Nous avons également démarré les compétitions de mini basket. On va jouer
des compétitions dans chaque département et au terme de ces 4 tournois, on
va organiser le mini basket qui sera l’activité finale de ce processus.
Aussi, la ligue de Dakar de basket a mis en place la coupe de la ligue pour
les petites catégories. C’est permettre au delà des championnats de jouer
une coupe. Ce qui n’existe pas et ça aussi c’est une innovation de taille
que nous avons apporté. Les compétitions ont démarré et ils sont en train
de jouer les demies finales pour la coupe de la ligue pour la catégorie
cadette (garçons et filles). Les compétitions d’élite sont aussi en cours
et nous jouons ce samedi 7 mai la finale de la coupe Saint Michel.
Actuellement il est programmé la finale de la coupe du maire pour les
filles et quart de finale de finale coupe du maire pour les garçons.
Globalement, on peut considérer que les clubs de Dakar sont en train de
jouer au basket. Parce que la finalité c’est ça ”.
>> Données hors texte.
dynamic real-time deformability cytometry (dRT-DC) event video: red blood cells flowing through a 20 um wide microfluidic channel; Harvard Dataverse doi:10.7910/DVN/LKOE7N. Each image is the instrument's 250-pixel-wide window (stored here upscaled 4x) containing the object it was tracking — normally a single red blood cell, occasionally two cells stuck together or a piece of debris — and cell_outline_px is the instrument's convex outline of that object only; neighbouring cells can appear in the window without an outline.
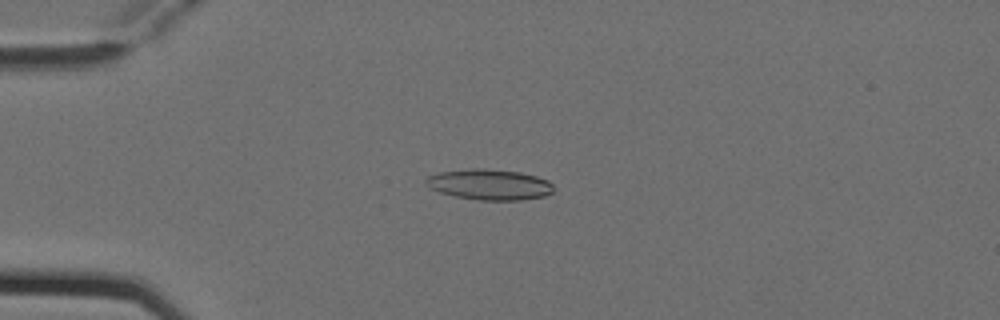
{"species": "Egyptian fruit bat (a non-hibernating species)", "species_latin": "Rousettus aegyptiacus", "temperature_condition": "cold", "stored_images_in_passage": 5, "camera_frame_rate_fps": 3000, "um_per_image_px": 0.085, "animal": {"sex": "female"}, "frame": {"image": 1, "passage_image": 2, "time_ms": 0.333, "image_size_px": [1000, 320], "cell_outline_px": [[552, 192], [544, 196], [520, 200], [480, 200], [456, 196], [440, 192], [424, 184], [424, 180], [428, 176], [440, 172], [472, 168], [480, 168], [520, 172], [536, 176], [548, 180], [552, 184]], "centroid_in_image_um": [41.59, 15.68], "position_along_channel_um": 43.4, "area_um2": 22.66}}
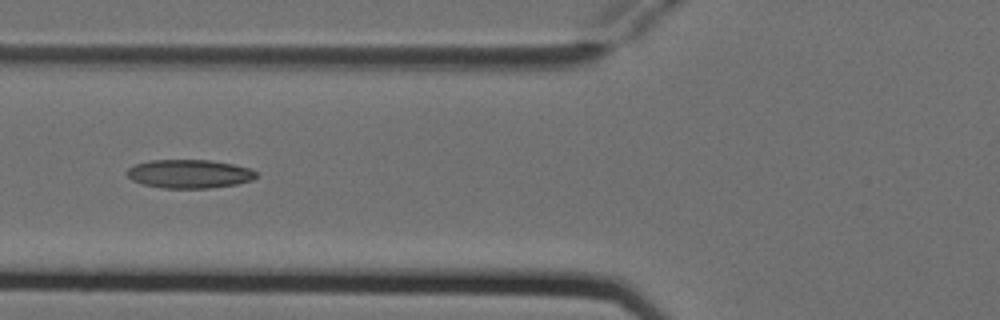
{"frame": {"image": 2, "passage_image": 4, "time_ms": 1.0, "image_size_px": [1000, 320], "cell_outline_px": [[256, 176], [252, 180], [236, 184], [208, 188], [160, 188], [144, 184], [132, 180], [124, 172], [128, 168], [136, 164], [148, 160], [208, 160], [232, 164], [252, 168], [256, 172]], "centroid_in_image_um": [16.07, 14.77], "position_along_channel_um": 109.7, "area_um2": 21.56}}
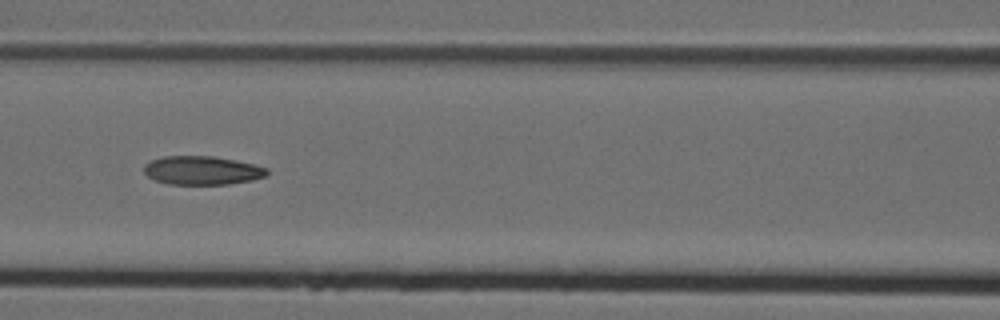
{"frame": {"image": 3, "passage_image": 5, "time_ms": 1.333, "image_size_px": [1000, 320], "cell_outline_px": [[268, 176], [252, 180], [228, 184], [168, 184], [156, 180], [148, 176], [144, 172], [144, 164], [152, 160], [164, 156], [212, 156], [236, 160], [268, 168]], "centroid_in_image_um": [17.2, 14.48], "position_along_channel_um": 149.4, "area_um2": 20.52}}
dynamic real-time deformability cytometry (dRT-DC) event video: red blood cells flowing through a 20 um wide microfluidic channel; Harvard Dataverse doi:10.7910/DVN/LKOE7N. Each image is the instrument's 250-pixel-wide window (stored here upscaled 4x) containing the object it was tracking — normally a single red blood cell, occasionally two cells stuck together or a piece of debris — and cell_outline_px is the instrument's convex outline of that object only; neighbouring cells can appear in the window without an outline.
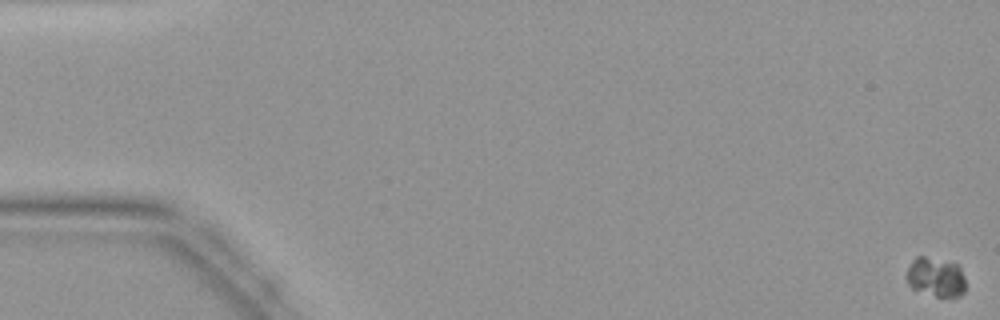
{"species": "common noctule bat (a hibernating species)", "species_latin": "Nyctalus noctula", "temperature_condition": "warm", "stored_images_in_passage": 49, "camera_frame_rate_fps": 3000, "um_per_image_px": 0.085, "animal": {"sex": "female", "body_mass_g": 19.9}, "frame": {"image": 1, "passage_image": 1, "time_ms": 0.0, "image_size_px": [1000, 320], "cell_outline_px": [[964, 292], [960, 296], [936, 296], [912, 288], [908, 284], [908, 268], [912, 260], [916, 256], [924, 256], [956, 264], [960, 268], [964, 276]], "centroid_in_image_um": [79.54, 23.54], "position_along_channel_um": 5.5, "area_um2": 13.18}}
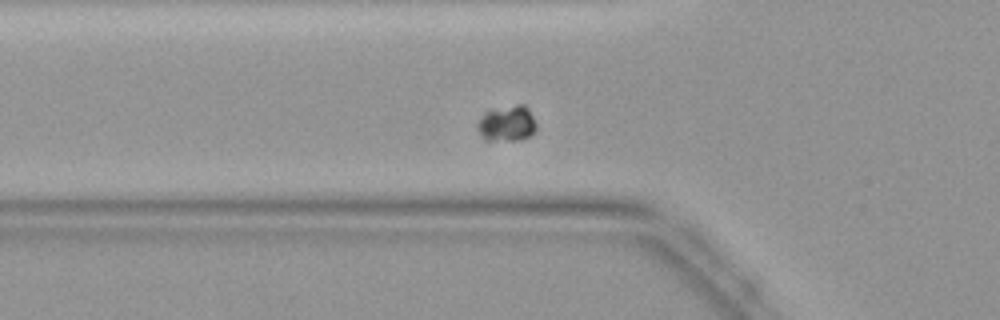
{"frame": {"image": 2, "passage_image": 18, "time_ms": 5.667, "image_size_px": [1000, 320], "cell_outline_px": [[536, 128], [528, 136], [516, 140], [484, 140], [476, 128], [476, 124], [484, 112], [516, 104], [524, 104], [528, 108], [536, 124]], "centroid_in_image_um": [43.05, 10.49], "position_along_channel_um": 82.7, "area_um2": 12.14}}
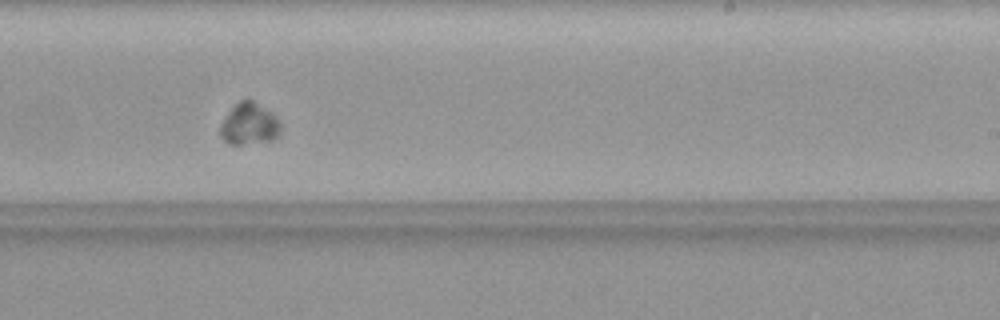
{"frame": {"image": 3, "passage_image": 31, "time_ms": 10.0, "image_size_px": [1000, 320], "cell_outline_px": [[280, 132], [272, 140], [240, 144], [228, 144], [220, 136], [220, 124], [232, 108], [240, 100], [252, 100], [276, 116], [280, 124]], "centroid_in_image_um": [21.17, 10.55], "position_along_channel_um": 267.8, "area_um2": 14.33}}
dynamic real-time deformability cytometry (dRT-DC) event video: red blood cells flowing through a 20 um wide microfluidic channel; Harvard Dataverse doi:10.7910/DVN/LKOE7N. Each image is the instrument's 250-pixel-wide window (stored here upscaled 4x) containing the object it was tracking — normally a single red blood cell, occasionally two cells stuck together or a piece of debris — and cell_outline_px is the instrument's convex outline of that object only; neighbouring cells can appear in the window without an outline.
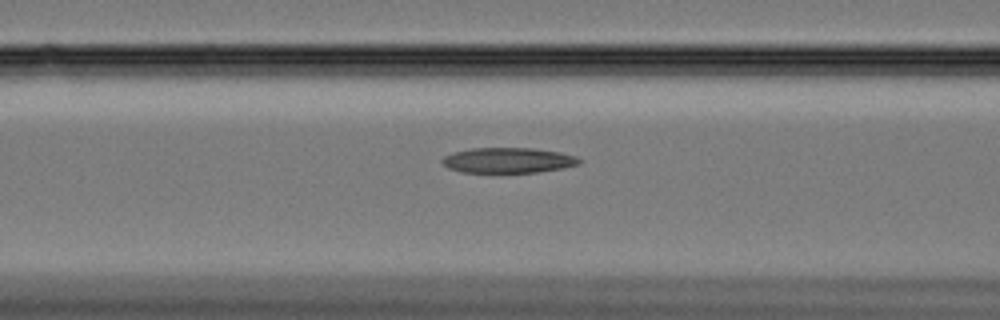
{"species": "Egyptian fruit bat (a non-hibernating species)", "species_latin": "Rousettus aegyptiacus", "temperature_condition": "cold", "stored_images_in_passage": 22, "camera_frame_rate_fps": 3000, "um_per_image_px": 0.085, "animal": {"sex": "female"}, "frame": {"image": 1, "passage_image": 13, "time_ms": 4.0, "image_size_px": [1000, 320], "cell_outline_px": [[584, 160], [580, 164], [564, 168], [536, 172], [460, 172], [448, 168], [440, 160], [444, 156], [452, 152], [472, 148], [536, 148], [560, 152], [576, 156]], "centroid_in_image_um": [43.22, 13.62], "position_along_channel_um": 123.4, "area_um2": 20.4}}
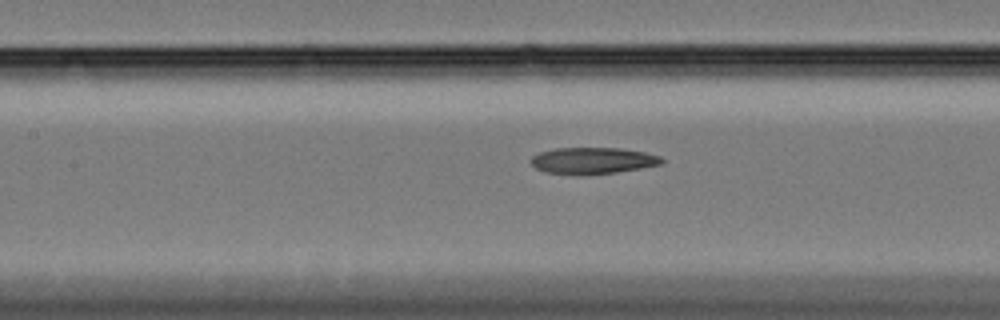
{"frame": {"image": 2, "passage_image": 16, "time_ms": 5.0, "image_size_px": [1000, 320], "cell_outline_px": [[664, 160], [660, 164], [640, 168], [616, 172], [544, 172], [536, 168], [528, 160], [532, 156], [540, 152], [556, 148], [620, 148], [644, 152], [660, 156]], "centroid_in_image_um": [50.38, 13.61], "position_along_channel_um": 157.0, "area_um2": 19.31}}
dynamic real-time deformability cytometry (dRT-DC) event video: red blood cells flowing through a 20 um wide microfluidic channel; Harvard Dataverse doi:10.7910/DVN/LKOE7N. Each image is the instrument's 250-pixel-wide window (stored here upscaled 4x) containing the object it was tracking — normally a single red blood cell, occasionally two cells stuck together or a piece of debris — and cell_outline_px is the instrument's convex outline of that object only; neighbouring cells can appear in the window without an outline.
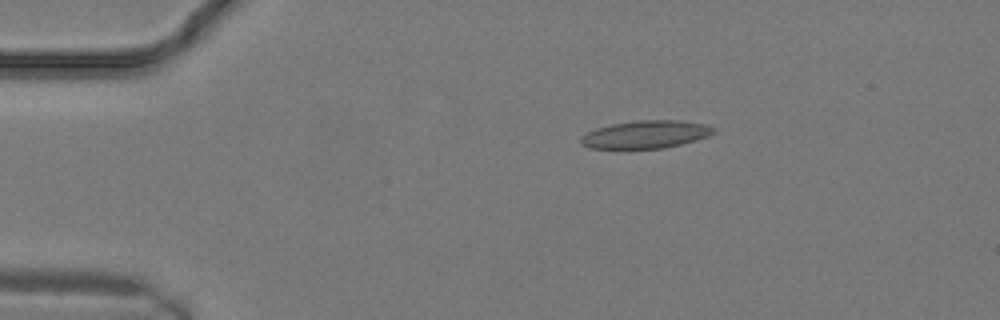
{"species": "common noctule bat (a hibernating species)", "species_latin": "Nyctalus noctula", "temperature_condition": "warm", "stored_images_in_passage": 8, "camera_frame_rate_fps": 3000, "um_per_image_px": 0.085, "animal": {"sex": "male", "body_mass_g": 19.2, "forearm_length_mm": 51.8}, "frame": {"image": 1, "passage_image": 5, "time_ms": 1.333, "image_size_px": [1000, 320], "cell_outline_px": [[716, 132], [708, 136], [696, 140], [664, 148], [592, 148], [580, 144], [580, 136], [596, 128], [612, 124], [636, 120], [680, 120], [704, 124], [716, 128]], "centroid_in_image_um": [54.9, 11.42], "position_along_channel_um": 30.1, "area_um2": 21.44}}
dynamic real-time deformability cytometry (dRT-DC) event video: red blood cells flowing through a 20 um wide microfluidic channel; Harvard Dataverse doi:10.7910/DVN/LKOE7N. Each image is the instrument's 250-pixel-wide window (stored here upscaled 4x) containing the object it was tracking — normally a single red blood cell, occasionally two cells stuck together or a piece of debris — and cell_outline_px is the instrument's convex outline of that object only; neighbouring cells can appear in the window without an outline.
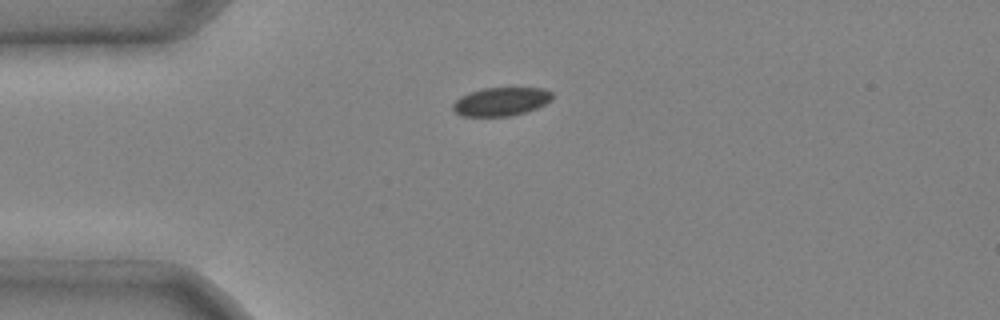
{"species": "common noctule bat (a hibernating species)", "species_latin": "Nyctalus noctula", "temperature_condition": "cold", "stored_images_in_passage": 4, "camera_frame_rate_fps": 3000, "um_per_image_px": 0.085, "animal": {"sex": "male", "body_mass_g": 20.4}, "frame": {"image": 1, "passage_image": 1, "time_ms": 0.0, "image_size_px": [1000, 320], "cell_outline_px": [[552, 100], [536, 108], [512, 116], [464, 116], [456, 112], [452, 108], [452, 104], [460, 96], [484, 88], [544, 88], [552, 92]], "centroid_in_image_um": [42.6, 8.63], "position_along_channel_um": 42.4, "area_um2": 16.36}}
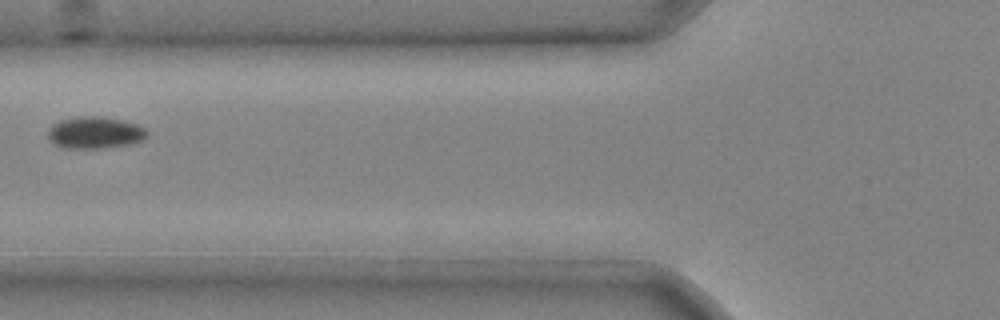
{"frame": {"image": 2, "passage_image": 3, "time_ms": 0.667, "image_size_px": [1000, 320], "cell_outline_px": [[148, 136], [144, 140], [132, 144], [104, 148], [60, 148], [48, 140], [48, 132], [60, 120], [80, 116], [96, 116], [124, 120], [140, 124], [148, 132]], "centroid_in_image_um": [8.13, 11.29], "position_along_channel_um": 117.7, "area_um2": 18.61}}
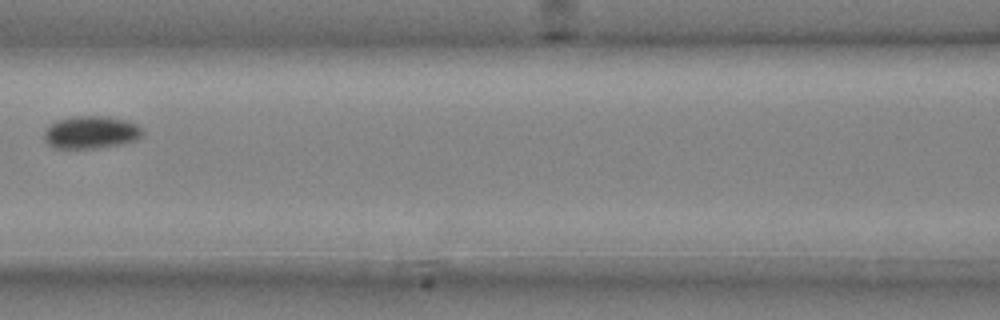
{"frame": {"image": 3, "passage_image": 4, "time_ms": 1.0, "image_size_px": [1000, 320], "cell_outline_px": [[144, 136], [136, 140], [120, 144], [96, 148], [56, 148], [48, 144], [44, 140], [44, 132], [56, 120], [76, 116], [108, 116], [124, 120], [136, 124], [144, 132]], "centroid_in_image_um": [7.75, 11.25], "position_along_channel_um": 158.9, "area_um2": 18.61}}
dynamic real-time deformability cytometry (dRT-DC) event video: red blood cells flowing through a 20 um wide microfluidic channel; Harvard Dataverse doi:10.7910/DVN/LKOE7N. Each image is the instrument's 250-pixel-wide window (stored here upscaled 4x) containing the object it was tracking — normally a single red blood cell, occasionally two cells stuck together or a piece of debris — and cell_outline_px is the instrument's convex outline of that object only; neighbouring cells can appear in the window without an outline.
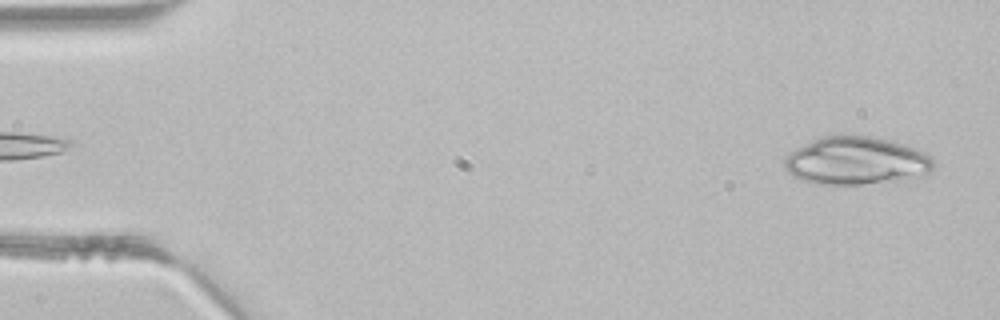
{"species": "common noctule bat (a hibernating species)", "species_latin": "Nyctalus noctula", "temperature_condition": "room temperature", "stored_images_in_passage": 5, "camera_frame_rate_fps": 3000, "um_per_image_px": 0.085, "animal": {"sex": "male", "body_mass_g": 21.5, "forearm_length_mm": 52.0}, "frame": {"image": 1, "passage_image": 5, "time_ms": 1.333, "image_size_px": [1000, 320], "cell_outline_px": [[932, 168], [924, 176], [896, 180], [860, 184], [816, 184], [804, 180], [788, 172], [784, 168], [784, 160], [796, 148], [820, 136], [872, 136], [904, 144], [916, 148], [932, 156]], "centroid_in_image_um": [72.79, 13.66], "position_along_channel_um": 12.2, "area_um2": 41.15}}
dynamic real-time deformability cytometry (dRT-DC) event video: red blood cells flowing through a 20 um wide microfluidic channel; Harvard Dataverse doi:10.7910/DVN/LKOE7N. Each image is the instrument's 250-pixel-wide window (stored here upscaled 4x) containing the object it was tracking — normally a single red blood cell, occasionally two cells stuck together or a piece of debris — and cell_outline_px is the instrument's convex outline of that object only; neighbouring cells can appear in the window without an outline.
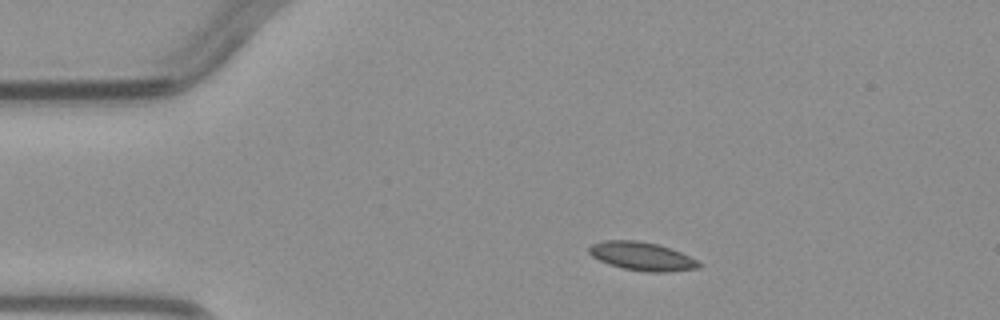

L’objectif est-il d’organiser des compétitions de manière regulière pour
les clubs de Dakar?

“ On ne crée pas des clubs juste pour s’entraîner. On crée des clubs pour
compétir et aujourd’hui la compétition est devenue une réalité. Mais aussi,
nous sommes en train de travailler de manière approfondie sur le
financement du basket. On pense toute cette ambition ne peut être réalisée
que si on a le financement approprié et, on n’est pas très pressé dans ce
que nous faisons. Nous sommes en train de travailler pour avoir une réelle
visibilité pour la ligue de Dakar de basketball et pour le basket régional.
De cette visibilité, on compte pouvoir intéresser progressivement par nos
propositions, nos innovations intéresser les sponsors. Aujourd’hui nous
sommes en train de travailler sur des concepts nouveaux, des activités qui
peuvent intéresser quand même les sponsors. Si tout cela est mis sur la
table, on pourra quand même avoir suffisamment de ressources qui
permettront de financer les activités mais effectivement que les clubs
puissent en tirer bénéfice ”.

La finale de la coupe Saint Michel se jouera demain, samedi 7 mai, quel
message lancez-vous aux deux clubs finalistes?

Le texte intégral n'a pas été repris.